RespBERT: A multi-site validation of a Natural Language Processing algorithm, of Radiology Notes to Identify Acute Respiratory Distress Syndrome (ARDS)

Ashwin Pathak; Rishi Kamaleswaran; Curtis Marshall; Carolyn Davis; Philip Yang

doi:10.36227/techrxiv.22696645.v3

loading page

RespBERT: A multi-site validation of a Natural Language Processing algorithm, of Radiology Notes to Identify Acute Respiratory Distress Syndrome (ARDS)

Ashwin Pathak ,
Rishi Kamaleswaran ,
Curtis Marshall ,
Carolyn Davis ,
Philip Yang

Abstract

Acute respiratory distress syndrome (ARDS) is a severe organ dysfunction that is associated with significant mortality and morbidity among critically ill patients admitted to the Intensive Care Unit (ICU). The etiology associated with ARDS can be highly heterogeneous, with most cases being associated with infection or trauma. ARDS is often described as a clinical syndrome associated with poor oxygenation even in the presence of mechanical ventilation. The Berlin criteria of ARDS is the current gold standard for identifying whether patients had developed ARDS, however it often requires manual adjudication of the chest radiograph, resulting in limited tools to automate the process.
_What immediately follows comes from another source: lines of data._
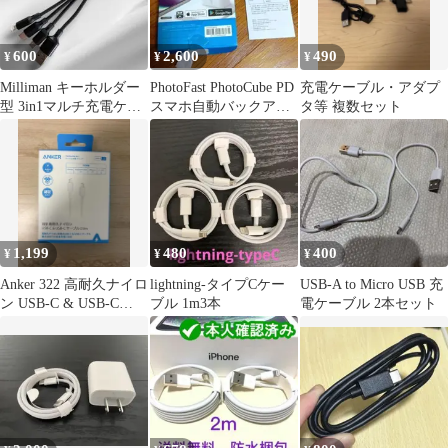
600
2,600
490
¥
¥
¥
Milliman キーホルダー
PhotoFast PhotoCube PD
充電ケーブル・アダプ
型 3in1マルチ充電ケー
スマホ自動バックアッ
タ等 複数セット
ブル
プ
1,199
480
400
¥
¥
¥
Anker 322 高耐久ナイロ
lightning-タイプCケー
USB-A to Micro USB 充
ン USB-C & USB-C
ブル 1m3本
電ケーブル 2本セット
0.9m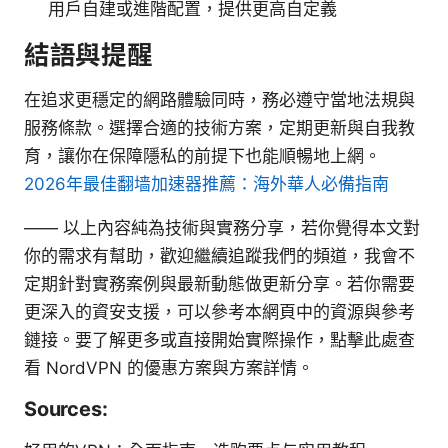
用戶自建或進階配置，提供更高自定義
結語與提醒
在追求更穩定的網路體驗同時，務必遵守當地法規與
服務條款。選擇合適的技術方案，定期更新與自我教
育，讓你在保障隱私的前提下也能順暢地上網。
2026年最佳翻墙加速器推薦：海外華人必備指南
—— 以上內容純為技術與實務分享，若你覺得本文對
你的需求有幫助，歡迎繼續追蹤我們的頻道，我會不
定期針對實務案例與最新動態做更新分享。若你需要
更深入的資安支援，可以參考本網頁中的資源與參考
鏈接。要了解更多或直接開始實際操作，點擊此處查
看 NordVPN 的優惠方案與方案詳情。
Sources: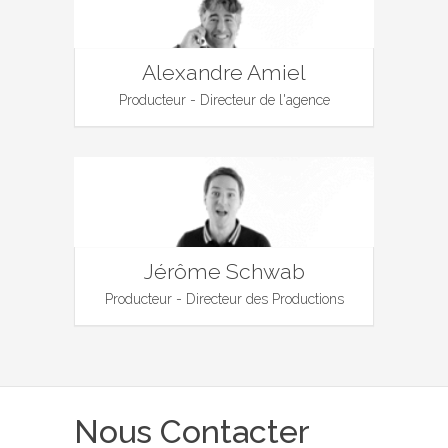
Alexandre Amiel
Producteur - Directeur de l'agence
Jérôme Schwab
Producteur - Directeur des Productions
Nous Contacter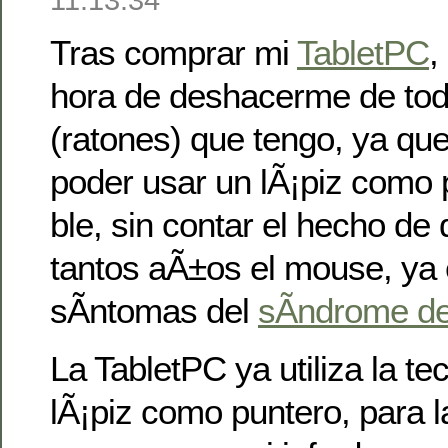
Tras comprar mi
TabletPC
,
hora de deshacerme de tod
(ratones) que tengo, ya que
poder usar un lÃ¡piz como 
ble, sin contar el hecho de
tantos aÃ±os el mouse, ya
sÃ­ntomas del
sÃ­ndrome de
La TabletPC ya utiliza la te
lÃ¡piz como puntero, para l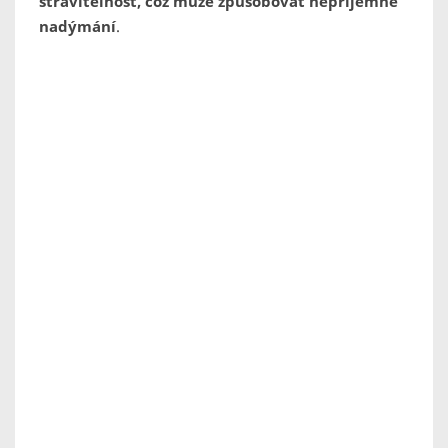
stravitelnost, což může způsobovat nepříjemné
nadýmání
.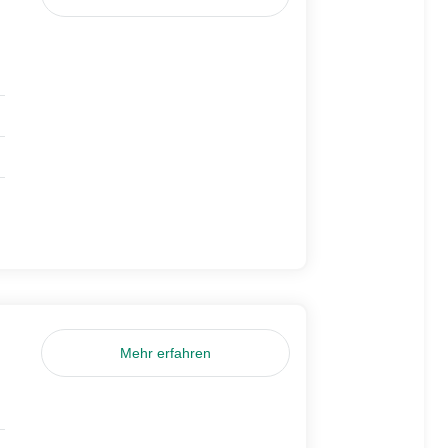
Mehr erfahren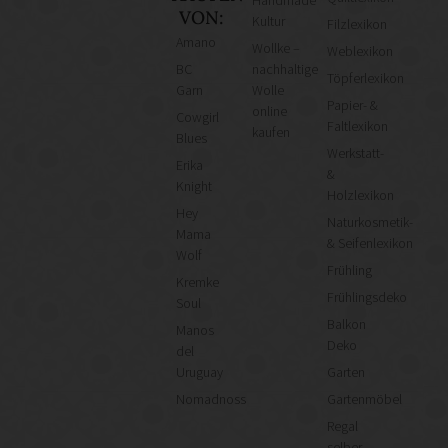
VON:
Kultur
Filzlexikon
Amano
Wollke –
Weblexikon
BC
nachhaltige
Töpferlexikon
Garn
Wolle
Papier- &
online
Cowgirl
Faltlexikon
kaufen
Blues
Werkstatt-
Erika
&
Knight
Holzlexikon
Hey
Naturkosmetik-
Mama
& Seifenlexikon
Wolf
Frühling
Kremke
Frühlingsdeko
Soul
Balkon
Manos
Deko
del
Uruguay
Garten
Nomadnoss
Gartenmöbel
Regal
selber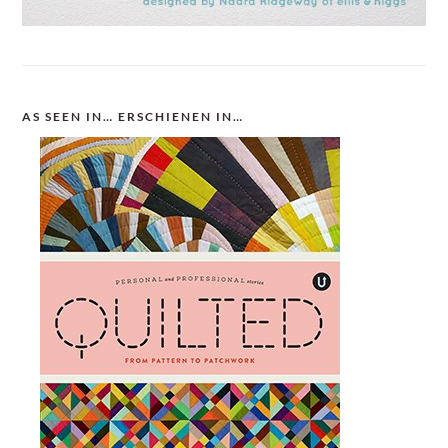
AS SEEN IN… ERSCHIENEN IN…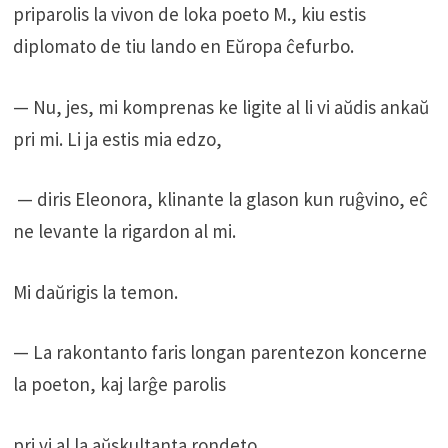
priparolis la vivon de loka poeto M., kiu estis
diplomato de tiu lando en Eŭropa ĉefurbo.
— Nu, jes, mi komprenas ke ligite al li vi aŭdis ankaŭ
pri mi. Li ja estis mia edzo,
— diris Eleonora, klinante la glason kun ruĝvino, eĉ
ne levante la rigardon al mi.
Mi daŭrigis la temon.
— La rakontanto faris longan parentezon koncerne
la poeton, kaj larĝe parolis
pri vi al la aŭskultanta rondeto.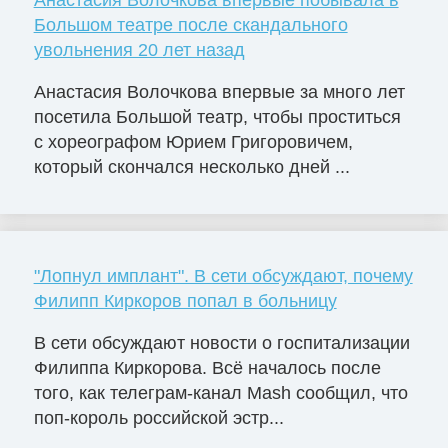
Анастасия Волочкова впервые побывала в
Большом театре после скандального
увольнения 20 лет назад
Анастасия Волочкова впервые за много лет
посетила Большой театр, чтобы проститься
с хореографом Юрием Григоровичем,
который скончался несколько дней ...
"Лопнул имплант". В сети обсуждают, почему
Филипп Киркоров попал в больницу
В сети обсуждают новости о госпитализации
Филиппа Киркорова. Всё началось после
того, как телеграм-канал Mash сообщил, что
поп-король российской эстр...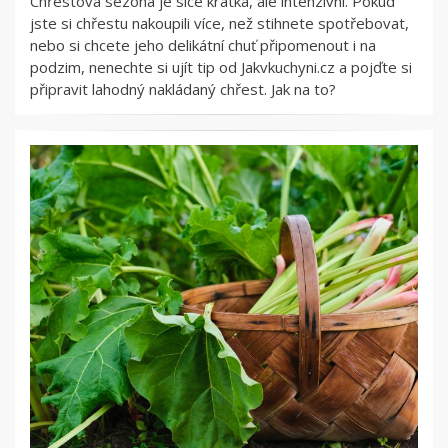
Chřestová sezóna je sice krátká, ale intenzivní. Pokud
jste si chřestu nakoupili více, než stihnete spotřebovat,
nebo si chcete jeho delikátní chuť připomenout i na
podzim, nenechte si ujít tip od Jakvkuchyni.cz a pojďte si
připravit lahodný nakládaný chřest. Jak na to?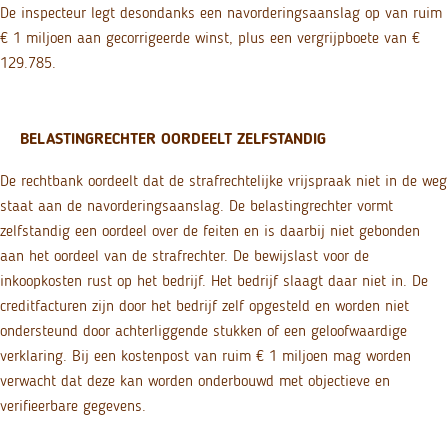
De inspecteur legt desondanks een navorderingsaanslag op van ruim
€ 1 miljoen aan gecorrigeerde winst, plus een vergrijpboete van €
129.785.
BELASTINGRECHTER OORDEELT ZELFSTANDIG
De rechtbank oordeelt dat de strafrechtelijke vrijspraak niet in de weg
staat aan de navorderingsaanslag. De belastingrechter vormt
zelfstandig een oordeel over de feiten en is daarbij niet gebonden
aan het oordeel van de strafrechter. De bewijslast voor de
inkoopkosten rust op het bedrijf. Het bedrijf slaagt daar niet in. De
creditfacturen zijn door het bedrijf zelf opgesteld en worden niet
ondersteund door achterliggende stukken of een geloofwaardige
verklaring. Bij een kostenpost van ruim € 1 miljoen mag worden
verwacht dat deze kan worden onderbouwd met objectieve en
verifieerbare gegevens.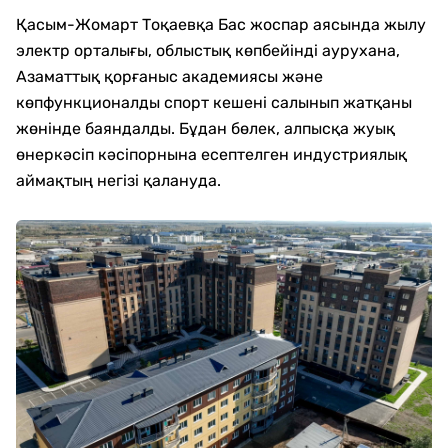
Қасым-Жомарт Тоқаевқа Бас жоспар аясында жылу
электр орталығы, облыстық көпбейінді аурухана,
Азаматтық қорғаныс академиясы және
көпфункционалды спорт кешені салынып жатқаны
жөнінде баяндалды. Бұдан бөлек, алпысқа жуық
өнеркәсіп кәсіпорнына есептелген индустриялық
аймақтың негізі қалануда.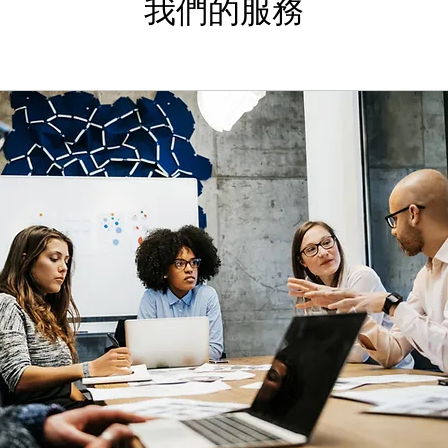
我們的服務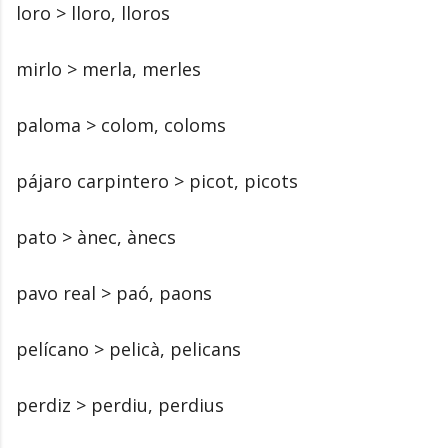
loro > lloro, lloros
mirlo > merla, merles
paloma > colom, coloms
pájaro carpintero > picot, picots
pato > ànec, ànecs
pavo real > paó, paons
pelícano > pelicà, pelicans
perdiz > perdiu, perdius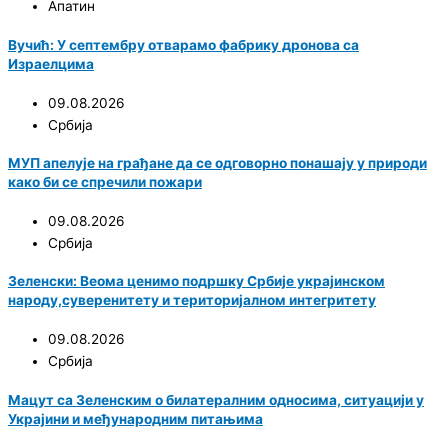
Апатин
Вучић: У септембру отварамо фабрику дронова са
Израелцима
09.08.2026
Србија
МУП апелује на грађане да се одговорно понашају у природи
како би се спречили пожари
09.08.2026
Србија
Зеленски: Веома ценимо подршку Србије украјинском
народу,суверенитету и територијалном интегритету
09.08.2026
Србија
Мацут са Зеленским о билатералним односима, ситуацији у
Украјини и међународним питањима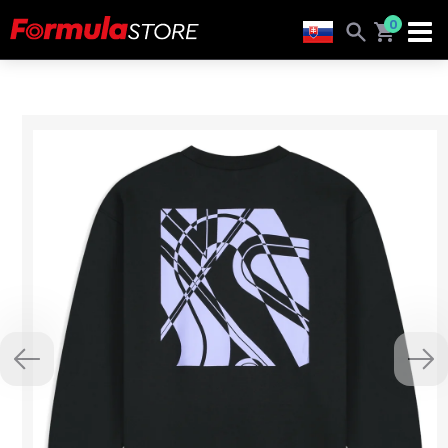
0
Previous
Nex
Since the determination of ARDS is dependent on the presence of bilateral infiltrates on radiographic images, and this information is not typically available in Electronic Medical Record (EMR). Automated determination of the presence of radiological evidence would enable robust study of the syndrome by eliminating expensive individual inspection by physicians of the images. The text of radiological reports provides an opportunity for Natural Language Processing (NLP) to determine the status of the lungs for evaluating the imaging criterion. We developed a Natural Language Processing (NLP) pipeline to analyze radiology notes of 362 patients satisfying sepsis-3 criteria from the Electronic Medical Record (EMR) to determine possible ARDS diagnosis. The radiology notes were de-noised and preprocessed. They were further vectorized through the word-embedding pipeline BERT and fitted to a classification layer using transfer learning. These classification models showed F1-score of 74.5% and 64.22% for Emory and Grady dataset respectively.